Previously, the state-run IRNA news agency reported on March 10, 2025, criticizing large companies such as petrochemical firms—most of which are affiliated with regime institutions—for refusing to repatriate their export revenues.

The state-run newspaper Farhikhtegan wrote on September 20 that for nearly a decade, one of the major obstacles to the repatriation of export revenues has been the widespread use of “rented trade cards” by individuals or companies.

According to Farhikhtegan, these individuals or companies rent commercial cards from others—often impoverished or low-income people—to export goods, and in addition to not returning the export revenues, they also evade paying taxes and other state dues.
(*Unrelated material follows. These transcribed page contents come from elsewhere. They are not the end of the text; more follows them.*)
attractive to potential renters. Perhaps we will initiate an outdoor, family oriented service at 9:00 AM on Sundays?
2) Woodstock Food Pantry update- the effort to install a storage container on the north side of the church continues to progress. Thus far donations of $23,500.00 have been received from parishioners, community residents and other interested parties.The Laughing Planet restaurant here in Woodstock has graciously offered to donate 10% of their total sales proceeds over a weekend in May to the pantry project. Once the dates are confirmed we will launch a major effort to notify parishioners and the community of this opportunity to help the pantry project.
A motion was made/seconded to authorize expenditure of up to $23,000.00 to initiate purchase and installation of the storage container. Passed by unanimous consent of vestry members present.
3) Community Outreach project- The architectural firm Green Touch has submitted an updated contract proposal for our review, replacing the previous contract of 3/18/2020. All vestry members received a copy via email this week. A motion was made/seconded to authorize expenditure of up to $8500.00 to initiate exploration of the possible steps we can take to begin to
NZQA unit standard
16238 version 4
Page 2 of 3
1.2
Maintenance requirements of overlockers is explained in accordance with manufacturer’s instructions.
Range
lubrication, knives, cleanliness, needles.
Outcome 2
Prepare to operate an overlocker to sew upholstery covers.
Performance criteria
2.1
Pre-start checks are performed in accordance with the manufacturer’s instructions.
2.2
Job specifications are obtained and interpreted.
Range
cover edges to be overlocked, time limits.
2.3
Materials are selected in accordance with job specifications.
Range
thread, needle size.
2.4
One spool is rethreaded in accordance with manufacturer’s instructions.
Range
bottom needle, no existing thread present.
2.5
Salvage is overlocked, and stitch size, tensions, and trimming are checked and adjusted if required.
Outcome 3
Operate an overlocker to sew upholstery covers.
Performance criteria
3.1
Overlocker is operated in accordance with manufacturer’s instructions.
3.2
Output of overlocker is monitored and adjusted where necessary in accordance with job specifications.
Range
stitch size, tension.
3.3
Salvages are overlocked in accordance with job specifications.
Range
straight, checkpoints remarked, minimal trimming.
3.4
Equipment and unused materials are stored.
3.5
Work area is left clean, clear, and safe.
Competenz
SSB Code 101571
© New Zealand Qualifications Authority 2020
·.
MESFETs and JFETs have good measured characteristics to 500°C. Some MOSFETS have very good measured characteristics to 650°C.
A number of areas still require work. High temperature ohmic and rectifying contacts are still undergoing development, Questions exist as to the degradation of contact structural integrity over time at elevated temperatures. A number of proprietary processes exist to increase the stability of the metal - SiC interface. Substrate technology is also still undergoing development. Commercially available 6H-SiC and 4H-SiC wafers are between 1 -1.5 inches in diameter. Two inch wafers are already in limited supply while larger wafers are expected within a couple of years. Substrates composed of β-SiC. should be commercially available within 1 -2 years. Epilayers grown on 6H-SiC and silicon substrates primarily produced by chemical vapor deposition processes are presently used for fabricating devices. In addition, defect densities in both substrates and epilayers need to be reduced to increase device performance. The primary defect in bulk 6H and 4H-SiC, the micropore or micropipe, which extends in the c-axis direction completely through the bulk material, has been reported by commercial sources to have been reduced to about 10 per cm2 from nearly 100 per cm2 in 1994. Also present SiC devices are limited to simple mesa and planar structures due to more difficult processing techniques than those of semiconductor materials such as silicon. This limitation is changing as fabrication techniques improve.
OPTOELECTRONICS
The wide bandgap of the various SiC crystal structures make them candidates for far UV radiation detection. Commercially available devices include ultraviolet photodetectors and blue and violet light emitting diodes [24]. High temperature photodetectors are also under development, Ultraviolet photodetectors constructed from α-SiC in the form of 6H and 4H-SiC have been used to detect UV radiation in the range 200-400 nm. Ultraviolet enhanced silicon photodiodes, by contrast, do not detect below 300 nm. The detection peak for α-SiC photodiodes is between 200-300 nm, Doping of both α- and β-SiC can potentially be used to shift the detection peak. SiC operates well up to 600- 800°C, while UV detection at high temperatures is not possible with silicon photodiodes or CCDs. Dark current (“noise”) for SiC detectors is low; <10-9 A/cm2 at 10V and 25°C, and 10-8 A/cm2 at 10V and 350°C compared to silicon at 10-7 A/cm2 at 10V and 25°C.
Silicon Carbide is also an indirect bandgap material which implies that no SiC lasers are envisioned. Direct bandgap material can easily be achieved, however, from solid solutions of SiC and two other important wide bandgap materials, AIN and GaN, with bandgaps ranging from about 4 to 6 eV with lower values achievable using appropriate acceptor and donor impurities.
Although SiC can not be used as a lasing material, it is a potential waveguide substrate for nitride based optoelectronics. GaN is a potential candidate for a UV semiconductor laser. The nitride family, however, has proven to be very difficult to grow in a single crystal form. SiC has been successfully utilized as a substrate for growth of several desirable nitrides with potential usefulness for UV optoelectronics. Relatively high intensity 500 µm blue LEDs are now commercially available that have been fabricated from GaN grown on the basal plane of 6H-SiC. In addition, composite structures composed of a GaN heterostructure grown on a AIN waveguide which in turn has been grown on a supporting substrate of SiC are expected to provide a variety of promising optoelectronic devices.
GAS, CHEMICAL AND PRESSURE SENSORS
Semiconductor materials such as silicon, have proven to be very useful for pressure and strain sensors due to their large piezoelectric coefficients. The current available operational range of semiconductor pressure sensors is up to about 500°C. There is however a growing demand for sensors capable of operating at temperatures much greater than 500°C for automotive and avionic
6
Tasnim reported that according to official figures, over the past three years, refinery product exports totaled $32.7 billion, of which $8.7 billion—about 26.6%—has not been returned.

In the same period, petrochemical exports totaled $24.5 billion, with $2.7 billion—11% of the total—remaining unrepatriated. Meanwhile, metal product exports amounted to $33.7 billion, of which $12.9 billion—38.2%—have not been returned.

These statistics were released despite the March 2022 amendment to Iran’s anti-smuggling law, which requires all exporters to repatriate 100% of their export revenues, with noncompliance subject to legal prosecution.

The Central Bank and the Currency Repatriation Task Force had previously warned that exporters who fail to meet their currency return commitments would be listed as currency violators and face trade restrictions.

Such warnings had been issued before. For instance, the state-run ISNA news agency reported on July 21, 2020, that government bodies warned exporters who fail to repatriate export revenues would face penalties such as “revocation or non-renewal of trade cards, suspension of import registration privileges, denial of facilities and services like the green customs channel, refusal of guarantees, and repayment of customs duties and tariffs.”

Authorities also threatened that the Tax Administration would revoke all tax exemptions and incentives for exporters failing to repatriate export revenues. The Central Bank would withhold foreign exchange allocation certificates, and commercial banks would suspend both rial and foreign currency facilities and guarantees for these individuals.

Previously, according to Samad Karimi, director of the Export Department of the Central Bank, around $27.5 billion in export revenues had not returned to Iran’s main economic cycle.

However, a review of reports from recent years shows that such warnings have been ineffective. As Tasnim notes, the available data indicate a significant gap between the law and the actual rate of currency repatriation.